Reproduce verbatim the lines in the items below, beginning at the line containing "scientific name: Sphecius speciosus" and continuing through the line containing "genus: Lampyris".

>> START RECORDS FOR THIS TASK

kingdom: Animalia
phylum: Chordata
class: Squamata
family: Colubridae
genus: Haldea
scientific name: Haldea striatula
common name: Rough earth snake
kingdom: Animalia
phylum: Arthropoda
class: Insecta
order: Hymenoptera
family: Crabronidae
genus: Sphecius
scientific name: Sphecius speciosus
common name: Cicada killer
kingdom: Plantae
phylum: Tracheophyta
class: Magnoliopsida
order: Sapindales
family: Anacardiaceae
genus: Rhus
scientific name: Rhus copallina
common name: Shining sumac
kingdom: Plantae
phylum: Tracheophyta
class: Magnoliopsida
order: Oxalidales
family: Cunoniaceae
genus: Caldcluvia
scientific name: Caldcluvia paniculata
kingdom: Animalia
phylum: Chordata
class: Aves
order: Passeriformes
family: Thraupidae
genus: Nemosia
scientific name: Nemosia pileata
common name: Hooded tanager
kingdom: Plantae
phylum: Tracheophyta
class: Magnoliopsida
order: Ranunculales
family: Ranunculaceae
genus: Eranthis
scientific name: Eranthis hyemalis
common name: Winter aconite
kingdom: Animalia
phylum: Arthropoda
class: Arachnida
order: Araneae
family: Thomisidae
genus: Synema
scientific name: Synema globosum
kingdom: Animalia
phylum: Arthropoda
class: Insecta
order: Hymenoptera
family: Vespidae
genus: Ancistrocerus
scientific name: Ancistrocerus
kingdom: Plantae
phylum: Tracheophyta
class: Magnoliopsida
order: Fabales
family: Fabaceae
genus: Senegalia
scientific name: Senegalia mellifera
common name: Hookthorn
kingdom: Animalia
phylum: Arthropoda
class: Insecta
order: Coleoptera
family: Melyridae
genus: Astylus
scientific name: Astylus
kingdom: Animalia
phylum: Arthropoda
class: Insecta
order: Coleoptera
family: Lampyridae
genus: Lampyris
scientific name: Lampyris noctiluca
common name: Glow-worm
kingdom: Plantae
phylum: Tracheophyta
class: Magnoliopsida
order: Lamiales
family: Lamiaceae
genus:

>> END RECORDS FOR THIS TASK

→ **SOLUTION FOR THIS PROBLEM**
scientific name: Sphecius speciosus
common name: Cicada killer
kingdom: Plantae
phylum: Tracheophyta
class: Magnoliopsida
order: Sapindales
family: Anacardiaceae
genus: Rhus
scientific name: Rhus copallina
common name: Shining sumac
kingdom: Plantae
phylum: Tracheophyta
class: Magnoliopsida
order: Oxalidales
family: Cunoniaceae
genus: Caldcluvia
scientific name: Caldcluvia paniculata
kingdom: Animalia
phylum: Chordata
class: Aves
order: Passeriformes
family: Thraupidae
genus: Nemosia
scientific name: Nemosia pileata
common name: Hooded tanager
kingdom: Plantae
phylum: Tracheophyta
class: Magnoliopsida
order: Ranunculales
family: Ranunculaceae
genus: Eranthis
scientific name: Eranthis hyemalis
common name: Winter aconite
kingdom: Animalia
phylum: Arthropoda
class: Arachnida
order: Araneae
family: Thomisidae
genus: Synema
scientific name: Synema globosum
kingdom: Animalia
phylum: Arthropoda
class: Insecta
order: Hymenoptera
family: Vespidae
genus: Ancistrocerus
scientific name: Ancistrocerus
kingdom: Plantae
phylum: Tracheophyta
class: Magnoliopsida
order: Fabales
family: Fabaceae
genus: Senegalia
scientific name: Senegalia mellifera
common name: Hookthorn
kingdom: Animalia
phylum: Arthropoda
class: Insecta
order: Coleoptera
family: Melyridae
genus: Astylus
scientific name: Astylus
kingdom: Animalia
phylum: Arthropoda
class: Insecta
order: Coleoptera
family: Lampyridae
genus: Lampyris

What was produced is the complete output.